November 15, 2024
Editorial

FOX HUNTING

It was bound to happen. Fox News is so popular with President Bush and his top people someone was sure to crack back. Al Frankel made one of the first stabs at it. Now comes a little-known filmmaker who has secretly put together what he calls a “guerrilla documentary.” Robert Greenwald’s movie, “Outfoxed: Rupert Murdoch’s War on Journalism,” premiered last week at the New School University in New York and was seen throughout the country Sunday evening in private-home DVD screenings arranged by MoveOn, the liberal Internet organization that put Howard Dean on the map and now is raising money for Democrat John Kerry.

The movie includes extensive clips from Fox News programs, as well as interviews with former Fox staffers and Fox e-mails giving marching orders to its on-air people – all intended to show bias in favor of he Bush administration and the Iraq war. For example, when the U.S. Marines stormed into Fallujah in April, an advisory e-mail said, “It won’t be long before some people start to decry the use of ‘excessive force.’ We won’t be among that group.” And on the 9-11 commission’s investigation of the lead-up to the Iraq war, an e-mail said, “This is not ‘what did he know and when did he know it’ stuff. Do not turn this into Watergate. Remember the fleeting sense of national unity that emerged from this tragedy. Let’s not desecrate that.”

The film’s $300,000 budget came largely from MoveOn and the Center for American Progress, founded by John Podesta, Bill Clinton’s former chief of staff. The producers evidently worked closely with The New York Times Magazine, which published the first major story about the film, including quotes from some of the leaked e-mails.

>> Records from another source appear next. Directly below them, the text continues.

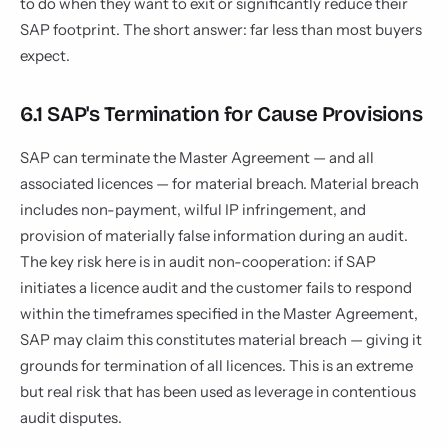
to do when they want to exit or significantly reduce their
SAP footprint. The short answer: far less than most buyers
expect.
6.1 SAP's Termination for Cause Provisions
SAP can terminate the Master Agreement — and all
associated licences — for material breach. Material breach
includes non-payment, wilful IP infringement, and
provision of materially false information during an audit.
The key risk here is in audit non-cooperation: if SAP
initiates a licence audit and the customer fails to respond
within the timeframes specified in the Master Agreement,
SAP may claim this constitutes material breach — giving it
grounds for termination of all licences. This is an extreme
but real risk that has been used as leverage in contentious
audit disputes.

Fox responded at a press conference with an attack against both the film and The Times, according to an account in Editor & Publisher. It said Fox distributed a statement declaring that “The illegal copyright infringement actions of MoveOn.org in cooperation with The New York Times, including cutting a ‘deal’ not to give Fox News Channel adequate time to react, is unprecedented.” It charged that The Times “corrupts the journalistic process” by taking orders from a George Soros-funded Web site. It described Mr. Soros as “a left-wing billionaire currency speculator who funds many liberal efforts.”

Fox is not expected to sue over the “illegal copyright infringement.” Copyright law permits “fair use,” although a jury might find the newscast excerpts too long to be fair. But when Fox sued Mr. Frankel for using the Fox News slogan in titling his book, “Lies and the Lying Liars Who Tell Them: A Fair and Balanced Look at the Right,” all it achieved was to push the book up the best-seller list.

Is this new sort of political documentary effective? Is it fair and balanced? As Fox News says, “We report. You decide.”